A primeira morte foi confirmada no fim da noite de terça-feira (15). Frederick Santana dos Santos, de 30 anos, estava em um mercadinho que funcionava ao lado do prédio, que foi atingido pelos escombros. Já a segunda vítima sem vida foi confirmada no início da quarta. O corpo da mulher foi encontrado durante a madrugada, mas não havia sido identificado até a última atualização da matéria.

O que se sabe até agora
Edifício Andrea desabou às 10h28 desta terça-feira (15)
Até a última atualização desta reportagem, havia 3 mortos, 7 resgatados com vida e 7 desaparecidos
O prédio ficava no cruzamento na Rua Tibúrcio Cavalcante com Rua Tomás Acioli, a cerca de 3 quilômetros da Praia de Iracema, região turística da capital cearense
A prefeitura disse que a construção do prédio foi feita de maneira irregular e ele não existia oficialmente, mas o G1 localizou o registro do imóvel em um cartório da capital: a existência do edifício é conhecida desde 1982
Testemunhas contaram que o edifício estava em obras
Vídeo mostra que as colunas de sustentação estavam com situação precária

Desaparecidos e feridos
O número de desaparecidos caiu para sete, de acordo com o comandante. Durante a madrugada desta quinta, a equipe de resgate iniciou a retirada dos entulhos através de caminhões. Conforme o comandante dos Bombeiros, o trabalho segue sendo feito de maneira manual, sem previsão de utilização de maquinário pesado, exceto em situações específicas.

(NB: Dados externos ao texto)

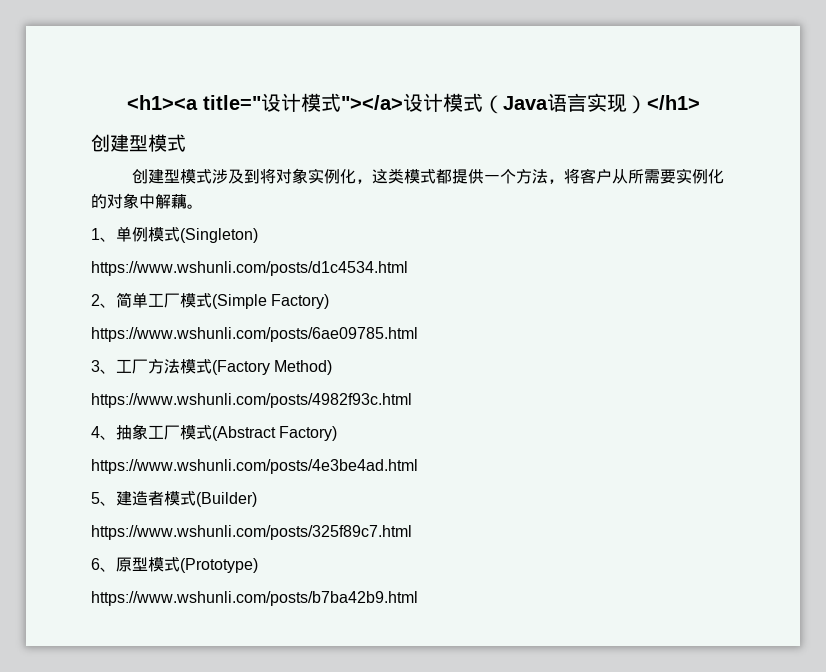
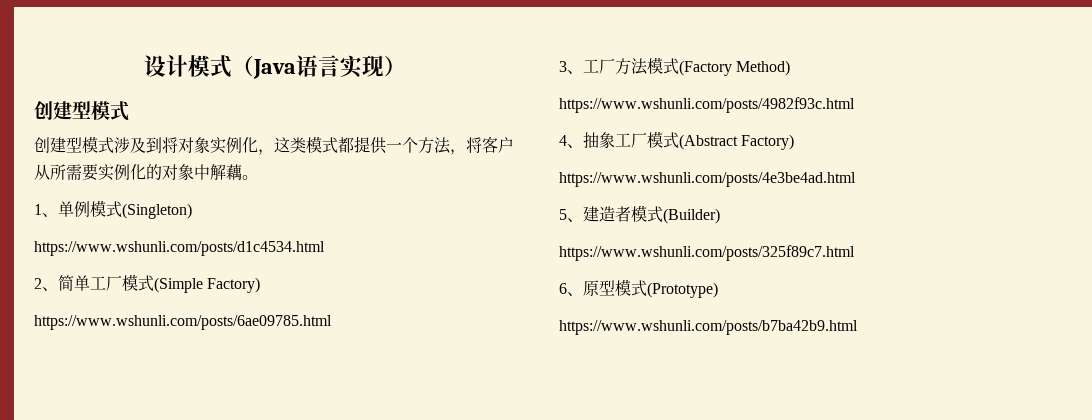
[126,93,403,112] <h1><a title="设计模式"></a> -> (143, 66) none
[646,95,700,110] </h1> -> (406, 66) none

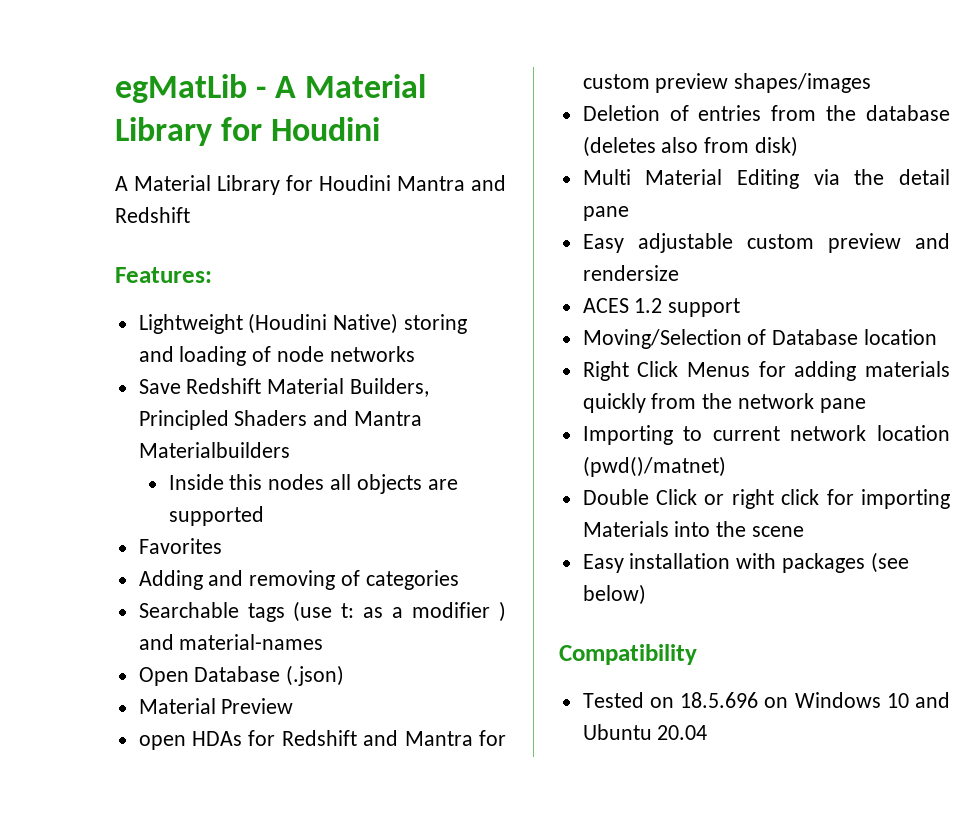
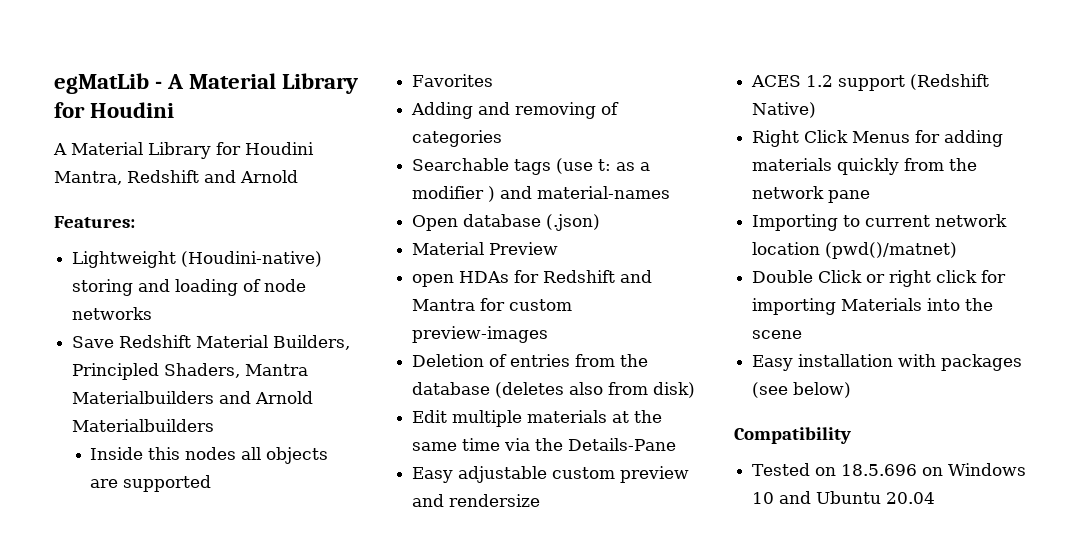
[397,175,506,191] [115,207,190,223] Mantra and Redshift -> [54,170,298,185] Mantra, Redshift and Arnold
[248,313,399,334] (Houdini Native) -> [181,251,323,267] (Houdini-native)
[234,410,423,426] Shaders and Mantra -> [164,363,309,378] [72,391,314,404] Shaders, Mantra Materialbuilders and Arnold
[194,666,281,682] Database -> [463,214,542,227] database
[655,73,872,93] preview shapes/images -> [412,326,549,343] preview-images
[582,169,950,189] [582,206,629,221] Multi Material Editing via the detail pane -> [412,410,663,427] [412,438,677,451] Edit multiple materials at the same time via the Details-Pane
[582,329,938,349] // Moving/Selection of Database location -> [910,74,990,90] [752,102,817,118] (Redshift Native)

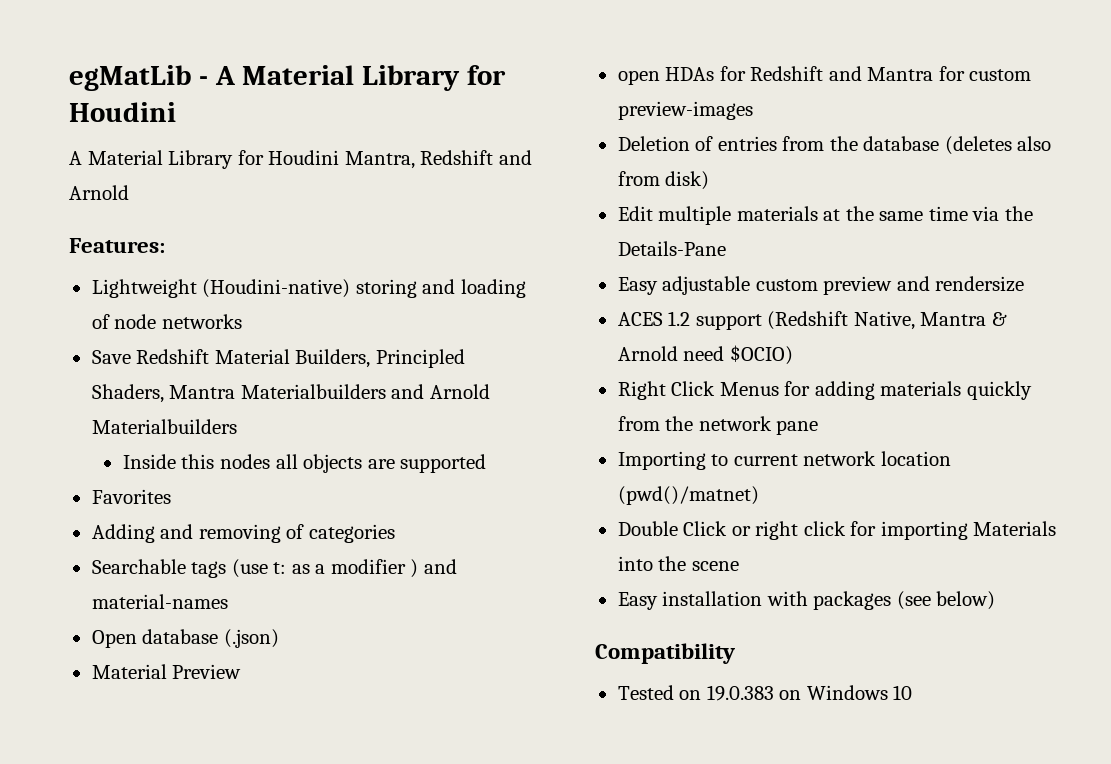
[752,102,817,118] Native) -> [853,311,1007,330] [617,345,793,365] Native, Mantra & Arnold need $OCIO)
[841,464,918,476] 18.5.696 -> [706,685,774,701] 19.0.383
[779,491,936,504] and Ubuntu 20.04 -> (913, 692) none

“Temos 125 bombeiros no local. Vamos operar todos os dias, de manhã, tarde e noite. Não diminuímos nosso efetivo. Todas as unidades do Corpo de Bombeiros do Ceará estão cumprindo seus expedientes na cena do desastre”, disse.

“A gente acredita que, sempre que tiver uma possibilidade de evitar o maquinário, para fazer uma busca com mais técnica, abrindo vias, para aumentar a possibilidade de vítimas vivas, a gente vai postergar o maquinário pesado. Isso não quer dizer que a gente não possa usar, como hoje, em casos pontuais. Vamos até o limite, até ter certeza que não tem mais como progredir só com ferramentas manuais”, ressaltou Holanda.
Veja quem são os sete feridos resgatados:
Fernando Marques, de 20 anos – foi o primeiro resgatado com vida dos escombros; deu entrada com ferimentos no Instituto Doutor José Frota (IJF), hospital público de Fortaleza

Antônia Peixoto Coelho, de 72 anos – estado de saúde considerado grave
Cleide Maria da Cruz Carvalho, de 60 anos – deu entrada no hospital com ferimentos no corpo, mas o quadro é estável
Davi Sampaio, de 22 anos – o estudante de arquitetura sofreu escoriações e foi levado à Otoclinica (clínica particular de Fortaleza); ele enviou uma selfie a familiares enquanto estava sob os escombros. O jovem recebeu alta hospitalar e foi liberado.
Gilson Gomes, de 53 anos – resgatado de um pequeno comércio ao lado do prédio
Francisco Rodrigues Alves, de 59 anos – porteiro e zelador do Edifício Andrea é visto correndo em um vídeo do momento do desabamento
João Ycaro Coelho de Menezes, 35 anos – ele é sobrinho da idosa Antônia Peixoto Coelho, 72 anos, também resgatada com vida. Ele foi hospitalizado e já teve alta.

Construção foi registrada em 1982
Segundo documento ao qual o G1 teve acesso, aponta que o edifício foi registrado em 6 de abril de 1982 pela Imobiliária Alpha, com 13 apartamentos em seis andares e uma cobertura.

O arquivo atesta a legalidade do imóvel, contradizendo informação inicialmente repassada pela Prefeitura, de que o prédio era irregular. O registro mostra uma matrícula para cada apartamento.